*** Begin section ***

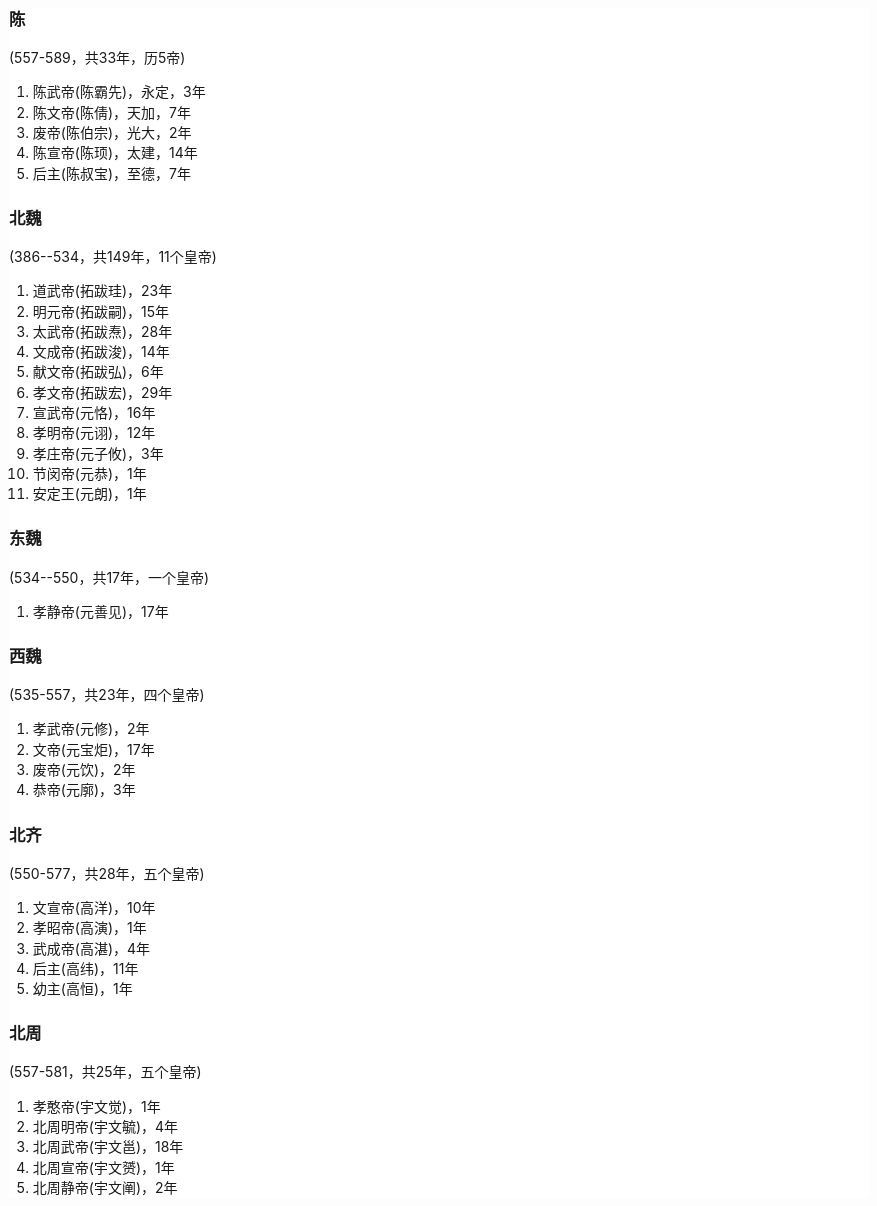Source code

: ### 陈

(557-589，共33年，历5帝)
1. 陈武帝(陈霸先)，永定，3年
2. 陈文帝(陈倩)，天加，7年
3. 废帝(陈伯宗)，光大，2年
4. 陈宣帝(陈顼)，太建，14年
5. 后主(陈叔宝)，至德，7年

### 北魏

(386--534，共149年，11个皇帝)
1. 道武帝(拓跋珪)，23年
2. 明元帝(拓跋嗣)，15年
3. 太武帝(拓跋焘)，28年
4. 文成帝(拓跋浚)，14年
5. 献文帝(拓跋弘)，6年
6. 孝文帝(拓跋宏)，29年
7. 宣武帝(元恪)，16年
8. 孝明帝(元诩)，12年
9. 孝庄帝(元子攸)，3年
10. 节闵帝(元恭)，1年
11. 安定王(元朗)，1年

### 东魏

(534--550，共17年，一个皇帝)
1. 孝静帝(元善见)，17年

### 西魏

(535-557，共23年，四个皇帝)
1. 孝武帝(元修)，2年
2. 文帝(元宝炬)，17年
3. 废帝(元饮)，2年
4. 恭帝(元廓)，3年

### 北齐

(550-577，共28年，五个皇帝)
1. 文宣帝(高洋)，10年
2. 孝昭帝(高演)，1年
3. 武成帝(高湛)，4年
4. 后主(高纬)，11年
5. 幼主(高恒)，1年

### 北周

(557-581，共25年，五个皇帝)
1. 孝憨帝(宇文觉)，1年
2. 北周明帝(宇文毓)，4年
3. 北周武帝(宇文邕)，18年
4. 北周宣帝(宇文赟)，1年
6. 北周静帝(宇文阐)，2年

*** End section ***
*** Begin section ***

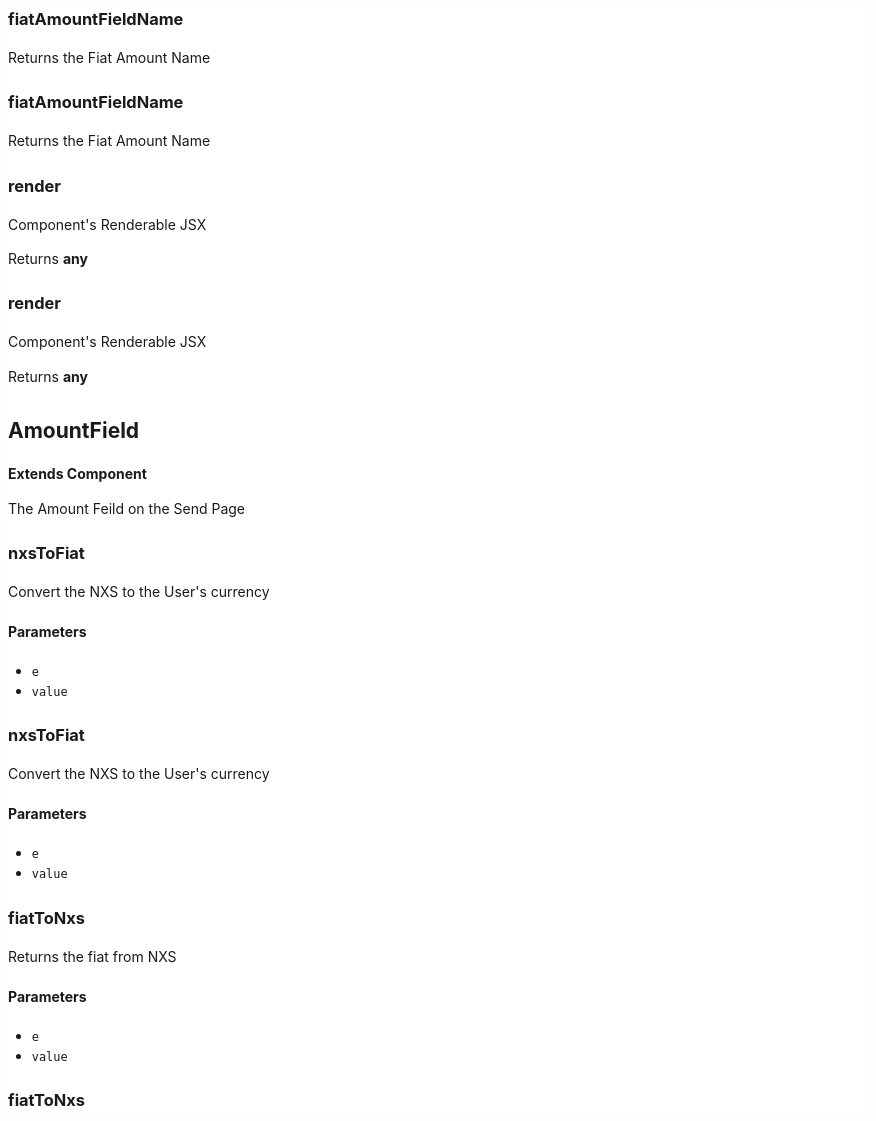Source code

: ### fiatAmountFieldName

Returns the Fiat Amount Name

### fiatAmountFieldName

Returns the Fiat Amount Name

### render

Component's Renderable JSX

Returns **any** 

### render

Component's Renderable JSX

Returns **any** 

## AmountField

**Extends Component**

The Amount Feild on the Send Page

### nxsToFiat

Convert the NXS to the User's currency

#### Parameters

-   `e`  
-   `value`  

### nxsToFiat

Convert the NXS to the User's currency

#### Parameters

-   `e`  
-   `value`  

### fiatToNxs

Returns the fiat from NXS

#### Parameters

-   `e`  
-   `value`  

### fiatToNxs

*** End section ***

What is required » Starting with the line with "4. 后主(高纬)，11年" above and going on through the line with "6. 北周静帝(宇文阐)，2年", transcribe every line exactly, both ends included, and add nothing.

Response area »
4. 后主(高纬)，11年
5. 幼主(高恒)，1年

### 北周

(557-581，共25年，五个皇帝)
1. 孝憨帝(宇文觉)，1年
2. 北周明帝(宇文毓)，4年
3. 北周武帝(宇文邕)，18年
4. 北周宣帝(宇文赟)，1年
6. 北周静帝(宇文阐)，2年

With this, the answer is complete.